6

So I have few words without labels but I need to classify them into 4-5 categories. I can visibly say that this test set can be classified. Although I do not have training data so I need to use a pre-trained model to classify these words. Which model is good for this paradigm and on which dataset has it already been trained?

Thanks

scifi_bot
  • 61
  • 1
  • 4

1 Answers1

8

The task we are taking about is called Zero-Shot Topic Classification - predicting a topic that the model has not been trained on. This paradigm is supported by Hugging Face library, you can read more here. The most common pre-trained model is Bart Large MNLI - the checkpoint for bart-large after being trained on the MNLI dataset.
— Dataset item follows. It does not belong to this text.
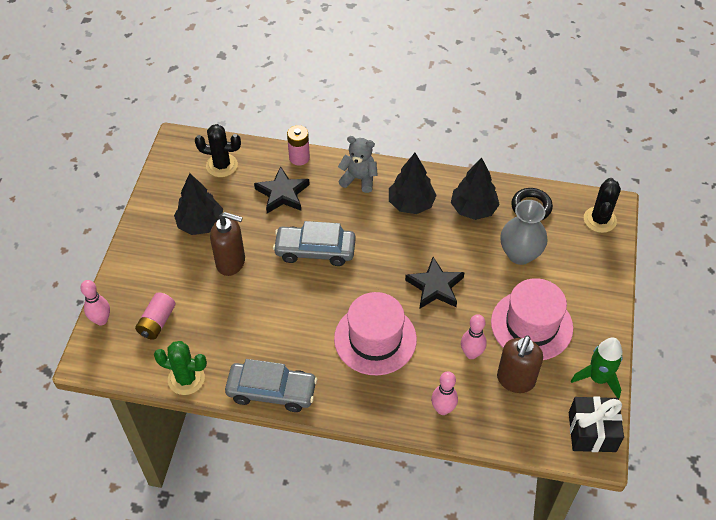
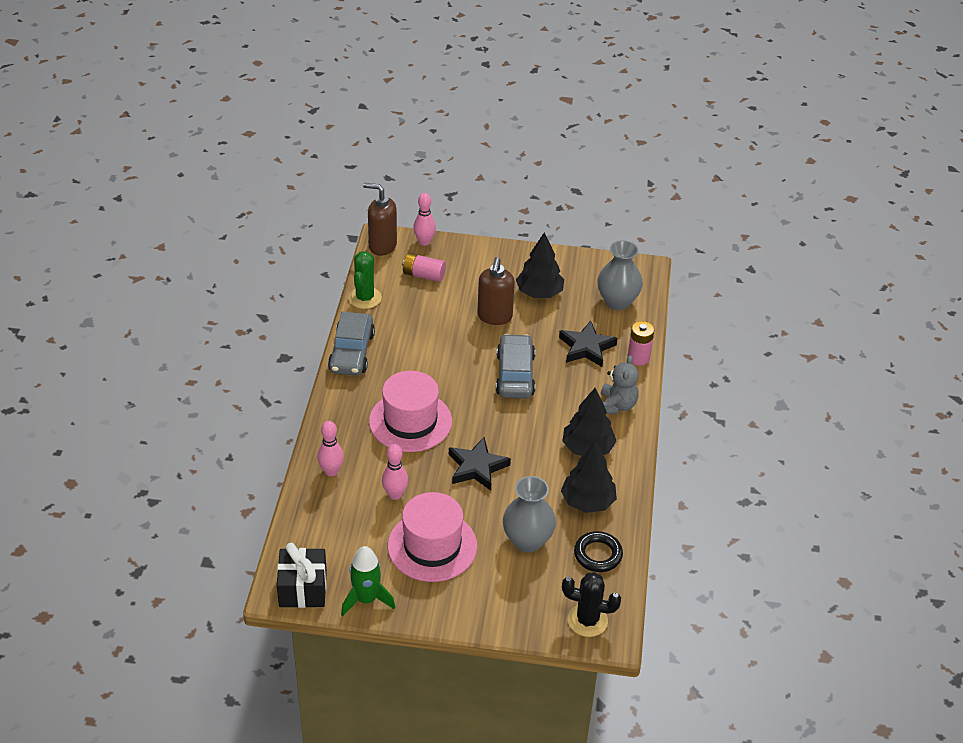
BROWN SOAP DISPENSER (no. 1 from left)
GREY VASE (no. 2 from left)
Here is a simple example, showing the classification of phrase "I like hot dogs" without any preliminary training:

  1. First of all, please install the transformers library:

    pip install --upgrade transformers
    
  2. Then import and initialize the pipeline:

    from transformers import pipeline
    
    classifier = pipeline('zero-shot-classification', model='facebook/bart-large-mnli')
    
  3. Enter our toy dataset:

     labels = ["artifacts", "animals", "food", "birds"]
     hypothesis_template = 'This text is about {}.'
     sequence = "I like hot dogs"
    
  4. Predict the label:

    prediction = classifier(sequence, labels, hypothesis_template=hypothesis_template, multi_class=True)
    
    print(prediction)
    

The output will be somethng like

`{'sequence': 'i like hot dogs', 
'labels': ['food', 'animals', 'artifacts', 'birds'], 
'scores': [0.9971900582313538, 0.00529429130256176, 0.0020991512574255466, 
0.00023589911870658398]}`

It can be interpreted, that the model assigns the highest probability (0.997..) to the label 'food', which is the correct answer.

David Alami
  • 106
  • 2